#### THE INPUT
+ + + +
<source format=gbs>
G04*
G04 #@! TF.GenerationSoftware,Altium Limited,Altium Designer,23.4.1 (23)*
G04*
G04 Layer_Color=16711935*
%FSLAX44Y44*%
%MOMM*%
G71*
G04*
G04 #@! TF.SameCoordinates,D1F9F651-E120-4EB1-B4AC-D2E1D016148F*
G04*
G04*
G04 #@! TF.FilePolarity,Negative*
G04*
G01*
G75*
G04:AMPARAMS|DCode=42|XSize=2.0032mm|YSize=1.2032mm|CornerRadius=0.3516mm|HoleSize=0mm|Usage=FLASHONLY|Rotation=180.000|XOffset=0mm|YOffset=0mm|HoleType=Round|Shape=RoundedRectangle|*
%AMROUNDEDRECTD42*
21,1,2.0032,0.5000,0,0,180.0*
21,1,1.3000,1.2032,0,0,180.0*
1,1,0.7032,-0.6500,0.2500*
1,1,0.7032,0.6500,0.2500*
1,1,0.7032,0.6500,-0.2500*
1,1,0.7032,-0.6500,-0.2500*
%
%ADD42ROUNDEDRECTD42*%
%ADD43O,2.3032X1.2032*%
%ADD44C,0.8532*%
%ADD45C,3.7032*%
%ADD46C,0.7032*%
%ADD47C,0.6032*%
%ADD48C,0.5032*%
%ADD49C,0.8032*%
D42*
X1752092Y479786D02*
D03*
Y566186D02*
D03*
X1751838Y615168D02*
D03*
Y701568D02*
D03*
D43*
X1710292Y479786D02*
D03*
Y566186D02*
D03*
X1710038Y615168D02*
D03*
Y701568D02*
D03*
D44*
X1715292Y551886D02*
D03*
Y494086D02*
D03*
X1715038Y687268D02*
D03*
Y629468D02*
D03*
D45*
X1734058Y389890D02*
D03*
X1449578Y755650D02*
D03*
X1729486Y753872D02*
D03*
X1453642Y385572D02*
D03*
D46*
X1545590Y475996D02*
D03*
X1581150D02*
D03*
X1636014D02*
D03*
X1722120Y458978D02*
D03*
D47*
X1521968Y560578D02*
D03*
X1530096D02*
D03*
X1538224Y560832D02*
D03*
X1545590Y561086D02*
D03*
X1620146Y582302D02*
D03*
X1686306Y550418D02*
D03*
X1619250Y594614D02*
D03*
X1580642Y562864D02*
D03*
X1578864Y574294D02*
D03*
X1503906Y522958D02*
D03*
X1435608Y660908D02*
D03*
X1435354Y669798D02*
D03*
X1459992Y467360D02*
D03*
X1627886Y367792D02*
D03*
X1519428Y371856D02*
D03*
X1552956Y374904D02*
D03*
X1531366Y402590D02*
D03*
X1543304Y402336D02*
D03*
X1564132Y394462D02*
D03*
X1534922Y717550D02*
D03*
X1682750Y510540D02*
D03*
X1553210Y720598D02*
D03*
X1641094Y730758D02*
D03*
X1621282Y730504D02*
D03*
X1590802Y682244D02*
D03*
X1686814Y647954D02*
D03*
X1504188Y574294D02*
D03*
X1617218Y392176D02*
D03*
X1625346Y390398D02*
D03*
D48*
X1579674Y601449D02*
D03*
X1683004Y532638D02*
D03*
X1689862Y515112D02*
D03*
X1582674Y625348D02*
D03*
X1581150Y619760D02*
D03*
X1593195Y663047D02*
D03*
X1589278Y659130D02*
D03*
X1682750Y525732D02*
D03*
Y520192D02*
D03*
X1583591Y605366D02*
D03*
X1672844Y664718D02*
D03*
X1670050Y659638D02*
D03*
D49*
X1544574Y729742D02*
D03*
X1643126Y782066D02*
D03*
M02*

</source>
+ + + +
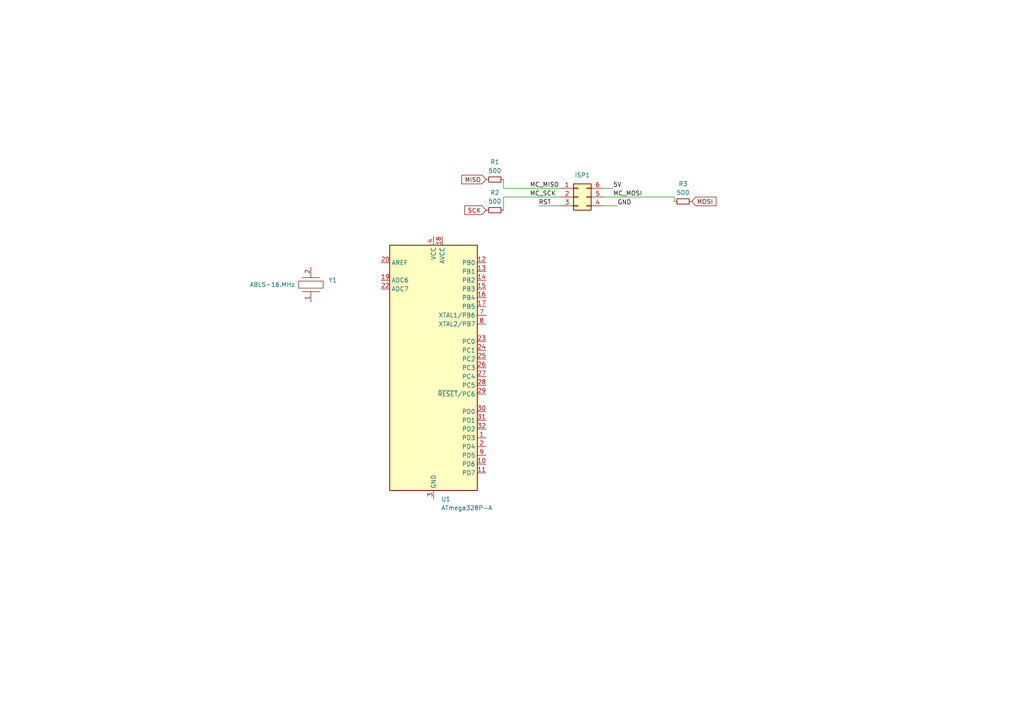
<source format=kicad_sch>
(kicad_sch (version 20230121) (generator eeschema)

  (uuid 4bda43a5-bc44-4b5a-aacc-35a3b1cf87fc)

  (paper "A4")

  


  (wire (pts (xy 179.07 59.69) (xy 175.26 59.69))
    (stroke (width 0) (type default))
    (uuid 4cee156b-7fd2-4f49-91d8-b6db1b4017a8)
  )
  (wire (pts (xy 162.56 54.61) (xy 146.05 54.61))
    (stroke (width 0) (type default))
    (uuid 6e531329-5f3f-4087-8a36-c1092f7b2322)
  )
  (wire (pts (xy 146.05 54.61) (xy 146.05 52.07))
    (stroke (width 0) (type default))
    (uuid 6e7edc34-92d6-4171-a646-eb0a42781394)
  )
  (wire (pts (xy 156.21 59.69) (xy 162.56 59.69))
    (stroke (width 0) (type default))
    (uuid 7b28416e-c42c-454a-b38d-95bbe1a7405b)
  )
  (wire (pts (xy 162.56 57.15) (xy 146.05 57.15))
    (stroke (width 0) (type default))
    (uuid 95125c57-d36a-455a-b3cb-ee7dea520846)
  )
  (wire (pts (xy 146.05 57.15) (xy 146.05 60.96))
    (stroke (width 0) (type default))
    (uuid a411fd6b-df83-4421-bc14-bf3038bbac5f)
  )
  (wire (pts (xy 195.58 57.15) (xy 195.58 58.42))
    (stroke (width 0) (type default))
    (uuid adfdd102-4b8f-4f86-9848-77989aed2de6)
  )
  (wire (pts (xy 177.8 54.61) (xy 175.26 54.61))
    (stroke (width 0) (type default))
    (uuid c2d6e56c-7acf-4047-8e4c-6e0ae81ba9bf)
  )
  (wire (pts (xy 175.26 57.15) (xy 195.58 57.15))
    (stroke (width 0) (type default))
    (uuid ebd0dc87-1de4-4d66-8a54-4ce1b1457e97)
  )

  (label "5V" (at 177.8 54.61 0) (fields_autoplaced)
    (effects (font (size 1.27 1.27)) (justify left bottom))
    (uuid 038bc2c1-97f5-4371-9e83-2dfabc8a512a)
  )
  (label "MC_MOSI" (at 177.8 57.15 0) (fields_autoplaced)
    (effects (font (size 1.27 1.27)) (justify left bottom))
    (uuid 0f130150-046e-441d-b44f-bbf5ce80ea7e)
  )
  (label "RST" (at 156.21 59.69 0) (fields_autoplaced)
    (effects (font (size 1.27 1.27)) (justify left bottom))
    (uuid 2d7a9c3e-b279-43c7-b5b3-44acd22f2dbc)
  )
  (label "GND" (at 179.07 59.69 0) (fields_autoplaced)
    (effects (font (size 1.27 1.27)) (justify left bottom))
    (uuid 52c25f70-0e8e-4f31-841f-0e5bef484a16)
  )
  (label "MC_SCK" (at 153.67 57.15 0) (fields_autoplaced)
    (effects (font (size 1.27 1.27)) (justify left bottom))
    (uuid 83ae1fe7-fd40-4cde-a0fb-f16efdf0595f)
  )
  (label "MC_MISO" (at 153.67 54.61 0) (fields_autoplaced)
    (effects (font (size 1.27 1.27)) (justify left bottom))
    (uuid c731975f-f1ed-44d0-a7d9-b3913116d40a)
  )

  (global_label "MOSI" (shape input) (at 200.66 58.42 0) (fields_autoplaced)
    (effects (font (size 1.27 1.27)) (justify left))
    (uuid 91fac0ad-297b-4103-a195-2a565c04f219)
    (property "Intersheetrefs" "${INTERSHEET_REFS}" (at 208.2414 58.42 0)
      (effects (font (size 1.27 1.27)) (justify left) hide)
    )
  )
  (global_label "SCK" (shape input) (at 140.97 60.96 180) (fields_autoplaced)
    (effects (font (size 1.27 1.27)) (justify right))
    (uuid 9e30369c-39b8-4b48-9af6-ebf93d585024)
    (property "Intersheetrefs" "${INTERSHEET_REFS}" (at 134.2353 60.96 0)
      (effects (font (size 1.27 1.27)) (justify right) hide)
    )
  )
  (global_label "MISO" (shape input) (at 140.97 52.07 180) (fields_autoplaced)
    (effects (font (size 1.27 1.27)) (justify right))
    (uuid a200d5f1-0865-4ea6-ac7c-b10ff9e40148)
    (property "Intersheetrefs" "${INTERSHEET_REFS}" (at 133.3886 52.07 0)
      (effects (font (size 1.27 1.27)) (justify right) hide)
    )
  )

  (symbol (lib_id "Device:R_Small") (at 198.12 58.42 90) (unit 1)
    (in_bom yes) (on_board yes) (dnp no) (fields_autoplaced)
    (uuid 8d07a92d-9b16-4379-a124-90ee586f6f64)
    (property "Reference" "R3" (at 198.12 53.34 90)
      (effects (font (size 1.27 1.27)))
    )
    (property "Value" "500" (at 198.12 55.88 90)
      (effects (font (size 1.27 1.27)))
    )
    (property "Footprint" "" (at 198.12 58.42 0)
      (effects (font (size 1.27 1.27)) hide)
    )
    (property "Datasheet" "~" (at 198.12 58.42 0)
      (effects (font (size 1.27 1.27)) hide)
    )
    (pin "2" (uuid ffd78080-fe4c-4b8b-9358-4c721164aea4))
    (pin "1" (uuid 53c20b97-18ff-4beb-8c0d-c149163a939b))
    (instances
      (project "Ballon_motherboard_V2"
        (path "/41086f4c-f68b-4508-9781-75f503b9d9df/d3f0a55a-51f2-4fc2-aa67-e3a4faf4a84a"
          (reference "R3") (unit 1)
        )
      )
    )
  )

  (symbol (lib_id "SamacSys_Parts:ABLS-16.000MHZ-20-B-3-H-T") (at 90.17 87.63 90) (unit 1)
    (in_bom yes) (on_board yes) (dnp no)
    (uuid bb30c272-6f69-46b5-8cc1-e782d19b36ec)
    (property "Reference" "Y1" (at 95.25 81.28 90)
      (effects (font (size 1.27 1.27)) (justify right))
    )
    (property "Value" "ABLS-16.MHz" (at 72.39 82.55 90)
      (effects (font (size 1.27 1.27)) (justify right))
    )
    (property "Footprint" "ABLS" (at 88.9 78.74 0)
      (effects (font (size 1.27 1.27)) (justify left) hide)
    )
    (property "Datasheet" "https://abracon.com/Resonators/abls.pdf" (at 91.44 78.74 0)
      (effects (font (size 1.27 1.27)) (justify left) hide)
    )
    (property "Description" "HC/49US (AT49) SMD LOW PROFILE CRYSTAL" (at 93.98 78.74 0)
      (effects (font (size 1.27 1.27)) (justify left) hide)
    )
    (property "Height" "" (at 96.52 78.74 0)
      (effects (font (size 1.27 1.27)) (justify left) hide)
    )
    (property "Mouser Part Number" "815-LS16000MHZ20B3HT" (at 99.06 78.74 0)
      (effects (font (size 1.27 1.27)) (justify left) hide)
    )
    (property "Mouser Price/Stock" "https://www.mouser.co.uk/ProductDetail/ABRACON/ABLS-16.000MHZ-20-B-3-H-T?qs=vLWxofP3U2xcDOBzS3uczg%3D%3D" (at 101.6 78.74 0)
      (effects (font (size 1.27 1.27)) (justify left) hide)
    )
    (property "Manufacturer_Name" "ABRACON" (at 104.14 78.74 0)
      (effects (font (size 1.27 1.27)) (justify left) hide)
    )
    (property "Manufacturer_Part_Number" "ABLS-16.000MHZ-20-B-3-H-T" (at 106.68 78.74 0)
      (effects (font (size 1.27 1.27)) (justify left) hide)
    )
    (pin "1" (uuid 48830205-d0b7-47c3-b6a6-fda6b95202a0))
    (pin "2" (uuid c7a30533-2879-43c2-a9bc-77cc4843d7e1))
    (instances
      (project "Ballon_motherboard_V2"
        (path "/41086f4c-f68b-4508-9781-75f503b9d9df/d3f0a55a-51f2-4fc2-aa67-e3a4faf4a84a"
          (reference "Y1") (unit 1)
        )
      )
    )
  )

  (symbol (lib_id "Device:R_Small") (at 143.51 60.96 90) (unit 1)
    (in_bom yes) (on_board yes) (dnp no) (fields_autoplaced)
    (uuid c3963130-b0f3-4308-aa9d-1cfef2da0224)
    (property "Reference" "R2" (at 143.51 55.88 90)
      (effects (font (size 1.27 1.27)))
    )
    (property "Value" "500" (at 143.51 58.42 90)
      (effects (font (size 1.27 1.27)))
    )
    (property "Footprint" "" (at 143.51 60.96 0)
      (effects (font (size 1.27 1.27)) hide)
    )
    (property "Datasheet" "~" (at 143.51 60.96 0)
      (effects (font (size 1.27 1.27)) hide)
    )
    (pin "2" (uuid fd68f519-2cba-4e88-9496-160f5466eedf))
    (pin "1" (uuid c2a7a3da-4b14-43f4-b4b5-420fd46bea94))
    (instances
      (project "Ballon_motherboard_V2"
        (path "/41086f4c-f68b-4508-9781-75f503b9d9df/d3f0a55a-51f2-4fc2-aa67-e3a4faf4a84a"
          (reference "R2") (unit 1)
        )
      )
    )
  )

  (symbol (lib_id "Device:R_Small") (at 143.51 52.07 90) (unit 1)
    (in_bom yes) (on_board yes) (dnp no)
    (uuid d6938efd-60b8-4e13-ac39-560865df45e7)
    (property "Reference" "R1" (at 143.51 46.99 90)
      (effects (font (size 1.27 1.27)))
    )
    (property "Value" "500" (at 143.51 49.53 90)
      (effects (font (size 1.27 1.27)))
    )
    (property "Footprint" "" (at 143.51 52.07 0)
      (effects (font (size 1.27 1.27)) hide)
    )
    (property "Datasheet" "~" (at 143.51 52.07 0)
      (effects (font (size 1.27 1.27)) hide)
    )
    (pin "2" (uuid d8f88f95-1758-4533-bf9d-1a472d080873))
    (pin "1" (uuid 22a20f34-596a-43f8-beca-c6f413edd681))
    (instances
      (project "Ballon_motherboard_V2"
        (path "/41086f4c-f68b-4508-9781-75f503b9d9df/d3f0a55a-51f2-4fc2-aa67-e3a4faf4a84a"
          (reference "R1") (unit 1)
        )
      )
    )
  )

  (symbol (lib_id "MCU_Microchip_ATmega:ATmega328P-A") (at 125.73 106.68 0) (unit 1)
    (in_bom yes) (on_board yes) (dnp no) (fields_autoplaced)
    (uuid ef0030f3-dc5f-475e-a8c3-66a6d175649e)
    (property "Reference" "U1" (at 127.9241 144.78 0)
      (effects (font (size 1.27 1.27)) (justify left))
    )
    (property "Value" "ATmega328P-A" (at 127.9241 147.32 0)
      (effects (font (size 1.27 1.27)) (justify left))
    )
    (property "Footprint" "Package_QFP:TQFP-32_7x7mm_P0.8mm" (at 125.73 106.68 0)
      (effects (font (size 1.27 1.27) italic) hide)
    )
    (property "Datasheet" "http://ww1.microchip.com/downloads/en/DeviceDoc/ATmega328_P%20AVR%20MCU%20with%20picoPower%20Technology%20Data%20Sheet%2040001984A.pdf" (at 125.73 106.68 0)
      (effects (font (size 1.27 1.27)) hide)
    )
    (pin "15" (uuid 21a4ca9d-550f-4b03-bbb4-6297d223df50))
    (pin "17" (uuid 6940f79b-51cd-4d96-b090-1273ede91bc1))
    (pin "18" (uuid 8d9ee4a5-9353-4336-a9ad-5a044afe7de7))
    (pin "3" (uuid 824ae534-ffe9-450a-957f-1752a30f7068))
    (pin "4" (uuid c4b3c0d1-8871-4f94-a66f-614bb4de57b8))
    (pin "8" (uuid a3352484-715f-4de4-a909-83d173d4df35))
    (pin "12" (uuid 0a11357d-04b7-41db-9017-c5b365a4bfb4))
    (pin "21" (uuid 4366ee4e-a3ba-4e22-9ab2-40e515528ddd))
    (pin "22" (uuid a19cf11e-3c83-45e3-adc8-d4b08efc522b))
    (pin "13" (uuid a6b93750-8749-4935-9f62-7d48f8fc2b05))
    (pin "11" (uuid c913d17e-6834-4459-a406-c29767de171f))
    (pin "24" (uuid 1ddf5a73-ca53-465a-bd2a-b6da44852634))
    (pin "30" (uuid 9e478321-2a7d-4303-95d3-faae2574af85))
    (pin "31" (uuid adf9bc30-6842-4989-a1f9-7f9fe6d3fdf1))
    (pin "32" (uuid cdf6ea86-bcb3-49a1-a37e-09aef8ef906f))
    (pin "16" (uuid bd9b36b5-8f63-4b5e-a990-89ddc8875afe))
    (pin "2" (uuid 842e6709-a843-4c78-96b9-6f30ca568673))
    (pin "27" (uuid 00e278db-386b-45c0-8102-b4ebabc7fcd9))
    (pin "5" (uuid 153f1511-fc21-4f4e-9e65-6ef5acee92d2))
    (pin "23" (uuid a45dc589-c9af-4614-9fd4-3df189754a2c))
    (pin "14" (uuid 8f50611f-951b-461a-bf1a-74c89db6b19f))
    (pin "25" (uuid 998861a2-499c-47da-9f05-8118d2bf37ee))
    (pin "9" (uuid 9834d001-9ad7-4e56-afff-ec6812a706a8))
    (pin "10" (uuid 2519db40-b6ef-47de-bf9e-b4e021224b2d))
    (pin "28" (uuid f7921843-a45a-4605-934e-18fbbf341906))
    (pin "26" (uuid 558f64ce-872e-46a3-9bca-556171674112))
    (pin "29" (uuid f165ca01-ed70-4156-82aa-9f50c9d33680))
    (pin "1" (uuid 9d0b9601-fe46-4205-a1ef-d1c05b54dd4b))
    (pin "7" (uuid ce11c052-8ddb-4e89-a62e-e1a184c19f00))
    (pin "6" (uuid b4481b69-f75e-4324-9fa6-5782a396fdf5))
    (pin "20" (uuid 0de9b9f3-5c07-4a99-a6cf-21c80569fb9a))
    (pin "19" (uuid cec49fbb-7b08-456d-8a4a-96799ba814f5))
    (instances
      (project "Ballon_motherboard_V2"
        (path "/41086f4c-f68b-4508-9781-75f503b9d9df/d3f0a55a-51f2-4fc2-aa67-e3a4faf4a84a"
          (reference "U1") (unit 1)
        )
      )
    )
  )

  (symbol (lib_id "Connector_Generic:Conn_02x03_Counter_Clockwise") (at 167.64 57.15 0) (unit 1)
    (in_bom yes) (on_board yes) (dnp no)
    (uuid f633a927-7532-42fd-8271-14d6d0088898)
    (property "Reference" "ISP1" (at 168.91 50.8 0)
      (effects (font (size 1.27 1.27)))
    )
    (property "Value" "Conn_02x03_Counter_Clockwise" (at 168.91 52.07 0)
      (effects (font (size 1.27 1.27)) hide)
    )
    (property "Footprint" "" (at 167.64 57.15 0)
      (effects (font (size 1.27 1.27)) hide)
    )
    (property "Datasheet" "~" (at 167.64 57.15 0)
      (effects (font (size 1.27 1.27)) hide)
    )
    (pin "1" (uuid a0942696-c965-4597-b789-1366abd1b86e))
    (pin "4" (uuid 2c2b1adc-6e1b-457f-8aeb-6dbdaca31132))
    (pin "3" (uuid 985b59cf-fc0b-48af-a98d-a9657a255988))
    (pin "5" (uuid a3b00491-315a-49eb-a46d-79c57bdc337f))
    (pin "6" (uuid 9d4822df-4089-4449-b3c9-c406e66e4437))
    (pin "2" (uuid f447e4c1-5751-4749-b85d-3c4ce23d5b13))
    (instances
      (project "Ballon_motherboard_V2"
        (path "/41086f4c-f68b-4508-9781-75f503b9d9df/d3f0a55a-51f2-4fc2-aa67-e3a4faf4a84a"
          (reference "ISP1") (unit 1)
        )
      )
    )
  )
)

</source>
+ + + +
#### DESCRIPTION OF THE TASK
From the entries above, print the lines beginning at the one with "<source format=gbs>" and stopping after the one with "X1670050Y659638D02*", exactly as written and with nothing else.

#### ANSWER BOX
<source format=gbs>
G04*
G04 #@! TF.GenerationSoftware,Altium Limited,Altium Designer,23.4.1 (23)*
G04*
G04 Layer_Color=16711935*
%FSLAX44Y44*%
%MOMM*%
G71*
G04*
G04 #@! TF.SameCoordinates,D1F9F651-E120-4EB1-B4AC-D2E1D016148F*
G04*
G04*
G04 #@! TF.FilePolarity,Negative*
G04*
G01*
G75*
G04:AMPARAMS|DCode=42|XSize=2.0032mm|YSize=1.2032mm|CornerRadius=0.3516mm|HoleSize=0mm|Usage=FLASHONLY|Rotation=180.000|XOffset=0mm|YOffset=0mm|HoleType=Round|Shape=RoundedRectangle|*
%AMROUNDEDRECTD42*
21,1,2.0032,0.5000,0,0,180.0*
21,1,1.3000,1.2032,0,0,180.0*
1,1,0.7032,-0.6500,0.2500*
1,1,0.7032,0.6500,0.2500*
1,1,0.7032,0.6500,-0.2500*
1,1,0.7032,-0.6500,-0.2500*
%
%ADD42ROUNDEDRECTD42*%
%ADD43O,2.3032X1.2032*%
%ADD44C,0.8532*%
%ADD45C,3.7032*%
%ADD46C,0.7032*%
%ADD47C,0.6032*%
%ADD48C,0.5032*%
%ADD49C,0.8032*%
D42*
X1752092Y479786D02*
D03*
Y566186D02*
D03*
X1751838Y615168D02*
D03*
Y701568D02*
D03*
D43*
X1710292Y479786D02*
D03*
Y566186D02*
D03*
X1710038Y615168D02*
D03*
Y701568D02*
D03*
D44*
X1715292Y551886D02*
D03*
Y494086D02*
D03*
X1715038Y687268D02*
D03*
Y629468D02*
D03*
D45*
X1734058Y389890D02*
D03*
X1449578Y755650D02*
D03*
X1729486Y753872D02*
D03*
X1453642Y385572D02*
D03*
D46*
X1545590Y475996D02*
D03*
X1581150D02*
D03*
X1636014D02*
D03*
X1722120Y458978D02*
D03*
D47*
X1521968Y560578D02*
D03*
X1530096D02*
D03*
X1538224Y560832D02*
D03*
X1545590Y561086D02*
D03*
X1620146Y582302D02*
D03*
X1686306Y550418D02*
D03*
X1619250Y594614D02*
D03*
X1580642Y562864D02*
D03*
X1578864Y574294D02*
D03*
X1503906Y522958D02*
D03*
X1435608Y660908D02*
D03*
X1435354Y669798D02*
D03*
X1459992Y467360D02*
D03*
X1627886Y367792D02*
D03*
X1519428Y371856D02*
D03*
X1552956Y374904D02*
D03*
X1531366Y402590D02*
D03*
X1543304Y402336D02*
D03*
X1564132Y394462D02*
D03*
X1534922Y717550D02*
D03*
X1682750Y510540D02*
D03*
X1553210Y720598D02*
D03*
X1641094Y730758D02*
D03*
X1621282Y730504D02*
D03*
X1590802Y682244D02*
D03*
X1686814Y647954D02*
D03*
X1504188Y574294D02*
D03*
X1617218Y392176D02*
D03*
X1625346Y390398D02*
D03*
D48*
X1579674Y601449D02*
D03*
X1683004Y532638D02*
D03*
X1689862Y515112D02*
D03*
X1582674Y625348D02*
D03*
X1581150Y619760D02*
D03*
X1593195Y663047D02*
D03*
X1589278Y659130D02*
D03*
X1682750Y525732D02*
D03*
Y520192D02*
D03*
X1583591Y605366D02*
D03*
X1672844Y664718D02*
D03*
X1670050Y659638D02*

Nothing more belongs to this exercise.